The service bus relay provides a mechanism for two way communication between a client application and a service using the relay as an intermediary.  The killer app for this setup is allowing communication with services hosted on the internal network infrastructure without the need for creating holes in the firewall or mapping NAT traversal.  As long as both the client and the service can access the internet (specifically, the namespace created for the Service Bus), then relay is possible.  



Azure Queues




Unlike relays, which represent a communication pattern analogous to request-reply, queues enable one to decouple the timing from the processing of messages.

With queues, messages are sent one-way from the client to the Azure queue.  The messages on the queue can then be read by a "consumer" and processed.  With Service Bus Queues, reading messages off the queue can happen one of two ways.  The first is a ReceiveAndDelete, which deletes the message from the queue (which means if it crashes while processing the message, the message is lost) or a PeekLock, which hides the message without deleting it.  With the peek approach, if the processing application crashes, after a time the message will effectively be returned to the queue.
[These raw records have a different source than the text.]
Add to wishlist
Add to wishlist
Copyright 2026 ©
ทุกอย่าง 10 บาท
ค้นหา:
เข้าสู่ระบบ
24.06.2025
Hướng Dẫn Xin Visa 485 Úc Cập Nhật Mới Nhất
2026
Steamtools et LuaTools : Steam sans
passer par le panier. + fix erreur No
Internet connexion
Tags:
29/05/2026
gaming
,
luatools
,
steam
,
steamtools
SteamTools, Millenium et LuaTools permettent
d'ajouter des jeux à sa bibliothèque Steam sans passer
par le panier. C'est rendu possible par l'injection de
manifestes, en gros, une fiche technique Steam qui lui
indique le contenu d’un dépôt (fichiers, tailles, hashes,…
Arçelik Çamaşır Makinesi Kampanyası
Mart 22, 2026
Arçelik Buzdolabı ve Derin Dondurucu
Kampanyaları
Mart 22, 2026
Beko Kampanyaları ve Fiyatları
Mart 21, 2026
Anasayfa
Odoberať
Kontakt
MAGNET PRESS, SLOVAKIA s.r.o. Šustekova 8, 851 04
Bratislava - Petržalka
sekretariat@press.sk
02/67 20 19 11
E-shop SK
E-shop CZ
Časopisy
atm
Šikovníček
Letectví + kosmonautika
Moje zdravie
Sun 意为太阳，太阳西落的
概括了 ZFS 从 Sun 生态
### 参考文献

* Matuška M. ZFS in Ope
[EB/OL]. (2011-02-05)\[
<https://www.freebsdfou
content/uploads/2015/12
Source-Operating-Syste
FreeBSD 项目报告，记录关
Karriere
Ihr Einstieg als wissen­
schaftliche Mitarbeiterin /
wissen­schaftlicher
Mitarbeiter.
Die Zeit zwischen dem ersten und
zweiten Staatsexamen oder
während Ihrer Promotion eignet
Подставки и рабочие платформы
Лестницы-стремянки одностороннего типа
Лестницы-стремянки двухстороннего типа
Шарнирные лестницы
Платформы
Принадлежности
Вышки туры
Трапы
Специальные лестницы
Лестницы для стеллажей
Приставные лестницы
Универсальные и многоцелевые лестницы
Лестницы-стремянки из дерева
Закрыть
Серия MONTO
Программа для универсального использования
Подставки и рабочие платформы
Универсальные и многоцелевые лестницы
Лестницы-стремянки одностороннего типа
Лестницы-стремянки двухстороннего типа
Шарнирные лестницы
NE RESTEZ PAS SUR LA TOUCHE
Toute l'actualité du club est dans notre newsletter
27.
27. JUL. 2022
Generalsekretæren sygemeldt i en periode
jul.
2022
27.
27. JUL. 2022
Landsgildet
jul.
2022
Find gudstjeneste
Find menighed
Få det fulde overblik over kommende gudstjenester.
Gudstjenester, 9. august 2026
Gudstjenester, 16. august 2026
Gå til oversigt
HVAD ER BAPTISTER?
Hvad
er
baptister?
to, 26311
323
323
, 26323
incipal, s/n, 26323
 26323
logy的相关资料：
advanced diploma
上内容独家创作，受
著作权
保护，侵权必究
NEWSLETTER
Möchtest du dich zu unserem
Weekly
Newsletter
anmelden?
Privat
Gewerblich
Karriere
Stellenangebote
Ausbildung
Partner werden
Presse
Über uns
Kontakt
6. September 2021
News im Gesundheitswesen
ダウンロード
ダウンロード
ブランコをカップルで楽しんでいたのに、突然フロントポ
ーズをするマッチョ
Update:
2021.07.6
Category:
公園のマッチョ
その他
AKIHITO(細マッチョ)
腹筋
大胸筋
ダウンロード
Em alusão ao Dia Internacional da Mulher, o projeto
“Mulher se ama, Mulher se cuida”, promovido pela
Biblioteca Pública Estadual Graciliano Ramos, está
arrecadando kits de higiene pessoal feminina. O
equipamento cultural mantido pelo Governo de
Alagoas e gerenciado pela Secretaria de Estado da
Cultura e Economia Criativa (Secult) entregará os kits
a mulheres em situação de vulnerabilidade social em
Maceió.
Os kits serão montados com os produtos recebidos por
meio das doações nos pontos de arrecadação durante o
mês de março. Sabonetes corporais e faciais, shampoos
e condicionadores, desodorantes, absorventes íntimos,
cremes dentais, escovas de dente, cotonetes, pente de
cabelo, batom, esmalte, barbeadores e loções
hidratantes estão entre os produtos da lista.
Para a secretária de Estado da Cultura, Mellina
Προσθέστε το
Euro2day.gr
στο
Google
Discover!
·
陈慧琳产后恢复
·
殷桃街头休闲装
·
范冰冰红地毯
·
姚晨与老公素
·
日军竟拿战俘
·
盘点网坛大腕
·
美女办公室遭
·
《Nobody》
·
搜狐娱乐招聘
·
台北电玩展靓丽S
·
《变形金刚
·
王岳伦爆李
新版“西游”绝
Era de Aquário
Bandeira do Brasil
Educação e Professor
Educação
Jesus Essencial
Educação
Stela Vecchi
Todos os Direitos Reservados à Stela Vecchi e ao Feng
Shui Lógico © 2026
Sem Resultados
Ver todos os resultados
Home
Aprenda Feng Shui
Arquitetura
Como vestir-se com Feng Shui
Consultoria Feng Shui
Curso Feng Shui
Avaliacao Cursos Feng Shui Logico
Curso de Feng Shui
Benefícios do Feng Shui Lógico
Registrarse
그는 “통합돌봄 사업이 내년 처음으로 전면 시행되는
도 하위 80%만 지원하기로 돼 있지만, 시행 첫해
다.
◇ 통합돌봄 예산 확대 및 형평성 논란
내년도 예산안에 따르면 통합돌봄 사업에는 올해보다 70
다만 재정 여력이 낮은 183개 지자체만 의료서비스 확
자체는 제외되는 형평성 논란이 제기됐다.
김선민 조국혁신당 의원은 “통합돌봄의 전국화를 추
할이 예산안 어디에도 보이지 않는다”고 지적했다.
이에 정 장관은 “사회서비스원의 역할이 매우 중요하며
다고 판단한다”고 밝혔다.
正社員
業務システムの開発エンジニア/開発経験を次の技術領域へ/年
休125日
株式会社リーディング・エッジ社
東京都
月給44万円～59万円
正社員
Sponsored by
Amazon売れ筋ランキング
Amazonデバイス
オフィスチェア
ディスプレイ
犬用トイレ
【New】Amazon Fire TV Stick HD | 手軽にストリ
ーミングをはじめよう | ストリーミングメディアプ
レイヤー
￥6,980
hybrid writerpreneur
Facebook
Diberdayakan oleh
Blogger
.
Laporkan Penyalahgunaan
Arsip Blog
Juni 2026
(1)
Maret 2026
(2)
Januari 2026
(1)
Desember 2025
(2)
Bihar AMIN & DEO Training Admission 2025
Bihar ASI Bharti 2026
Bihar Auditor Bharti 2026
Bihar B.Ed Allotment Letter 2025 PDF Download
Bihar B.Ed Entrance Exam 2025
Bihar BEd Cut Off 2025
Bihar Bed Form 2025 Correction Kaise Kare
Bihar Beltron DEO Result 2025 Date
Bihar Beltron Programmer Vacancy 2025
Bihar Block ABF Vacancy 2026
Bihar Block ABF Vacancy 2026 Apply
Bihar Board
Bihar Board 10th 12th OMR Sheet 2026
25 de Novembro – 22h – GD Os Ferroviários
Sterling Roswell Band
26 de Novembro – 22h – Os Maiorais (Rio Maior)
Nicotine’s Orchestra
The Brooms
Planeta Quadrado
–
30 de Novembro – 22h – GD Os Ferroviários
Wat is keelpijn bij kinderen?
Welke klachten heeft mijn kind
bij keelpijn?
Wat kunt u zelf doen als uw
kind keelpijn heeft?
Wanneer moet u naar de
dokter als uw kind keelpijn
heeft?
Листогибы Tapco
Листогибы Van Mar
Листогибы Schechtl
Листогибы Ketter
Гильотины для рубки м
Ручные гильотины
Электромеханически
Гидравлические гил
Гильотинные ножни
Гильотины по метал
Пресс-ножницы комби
While it is possible to have multiple consuming services for a queue, each message only goes to any one processing service at a time.  A variation on queues, called a Topic, allows the same message to be sent to multiple consumers if it meets the filtration criteria of those consumers.  This pattern is also called "Publish/Subscribe" or pub/sub.  This graphic from the documentation (ironically, for using Service Bus with Java...) illustrates this model:

TopicConcepts


So one "subscriber" reading a message with "ReceiveAndDelete" will not prevent other subscribers from seeing the same message, since each subscription gets it's own copy of each message.